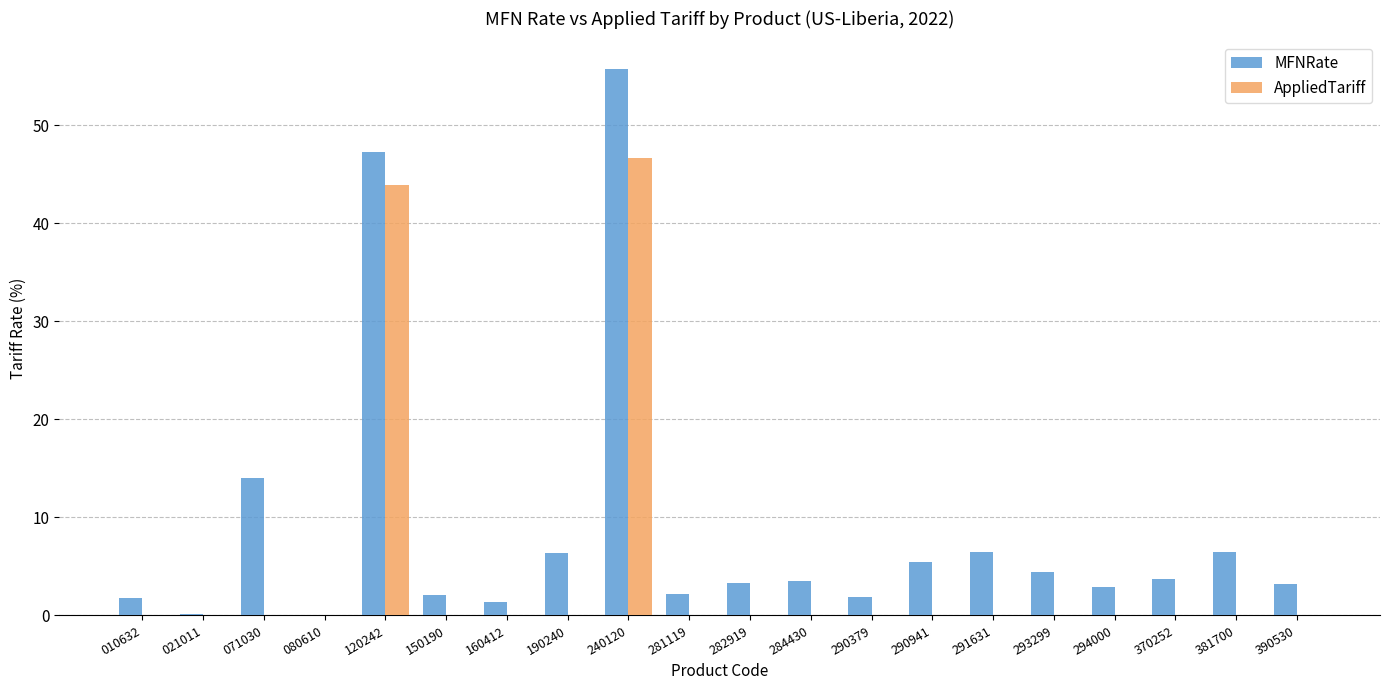

The value of AppliedTariff at 120242 is 65.6. True or false?

False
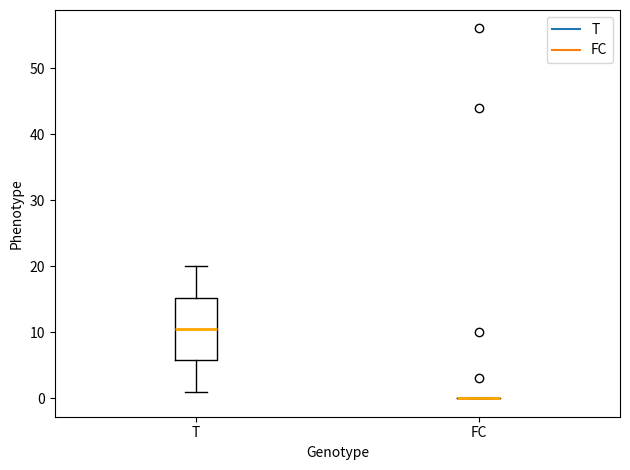

Reading left to right, read every box against the y-axis: the position of its median line, the range the box covers, and the ends of its whiskers. The values are not printed on the chart, so give them approximately, as read against the axis.

T: median 11, box 6 to 15, whiskers 1 to 20
FC: box collapsed to a line at 0, whiskers 0 to 0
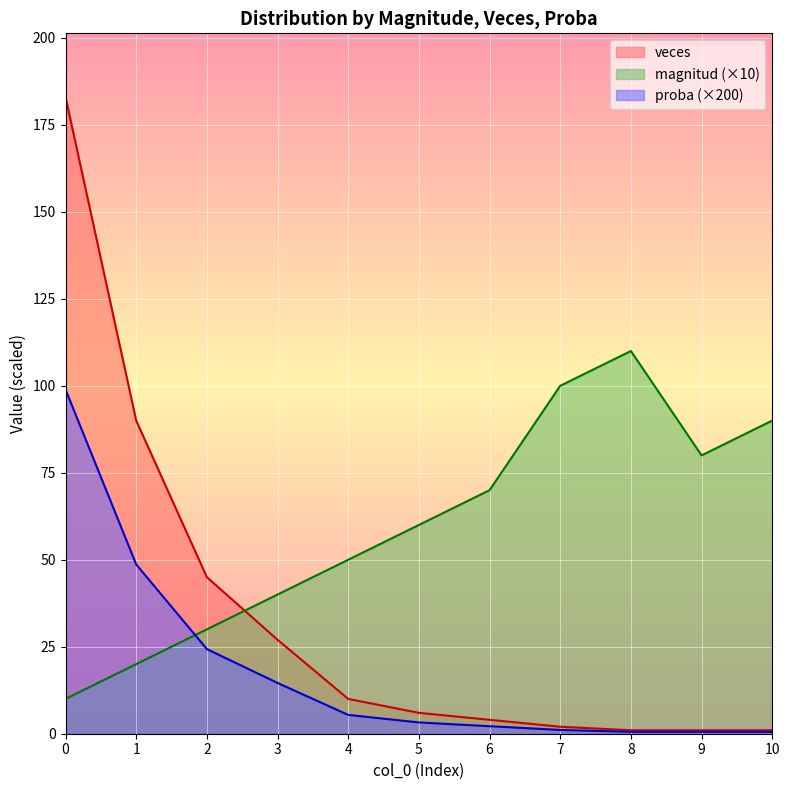

Which series has the largest total across all categories?

magnitud (×10)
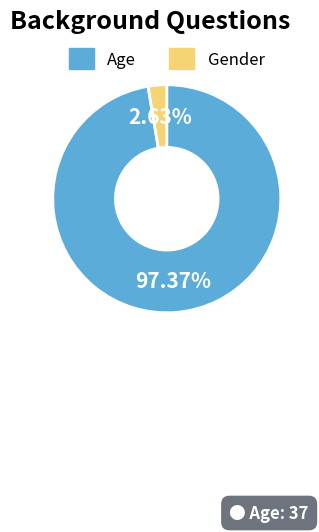

Does Age account for over 50% of the chart?

Yes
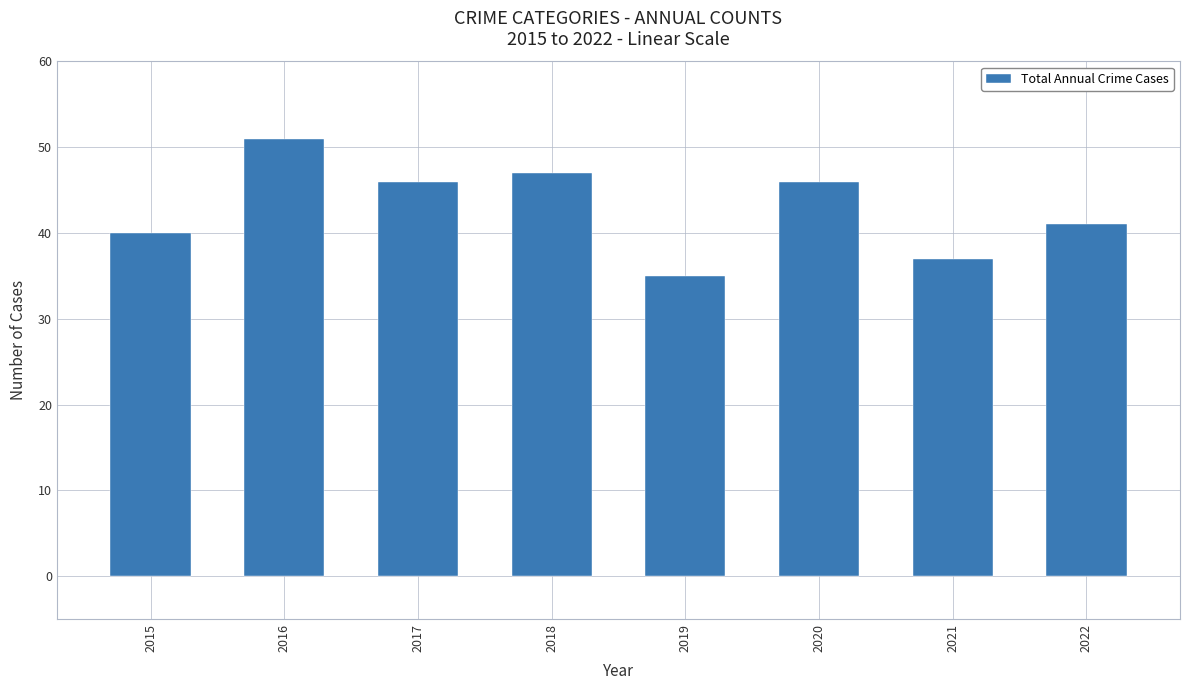

Reading left to right, list all the values displayed in this chart.

40	51	46	47	35	46	37	41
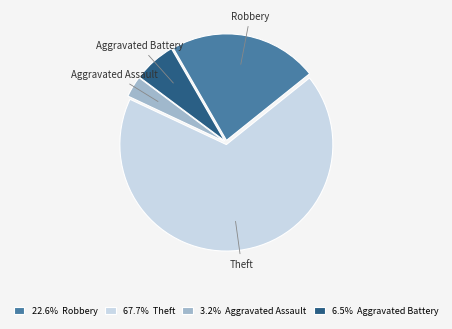

What is the ratio of the value at Aggravated Assault to the value at Aggravated Battery?

0.5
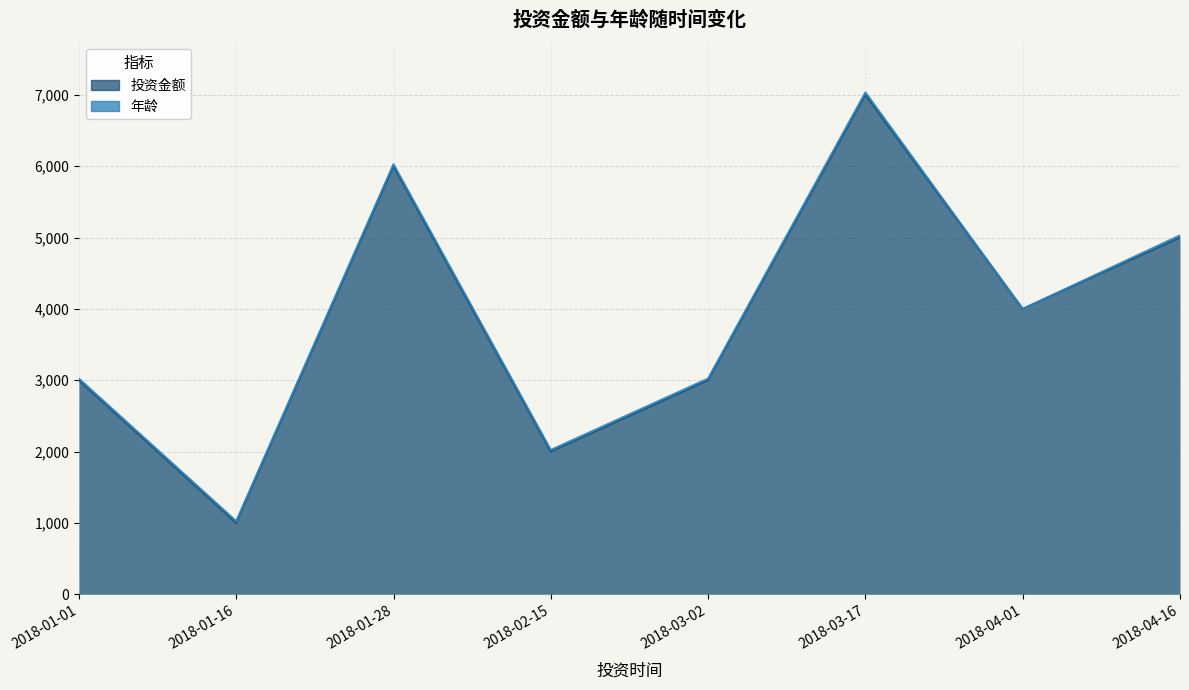

Where is the data nearest to the value 4000?

2018-04-01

━━━━━━━━

__EXERCISE BRIEF__.
Count the lines above that contain the string "median", treating uppercase and lowercase as distinct, and reply with the number alone.

__EXERCISE ANSWER__.
2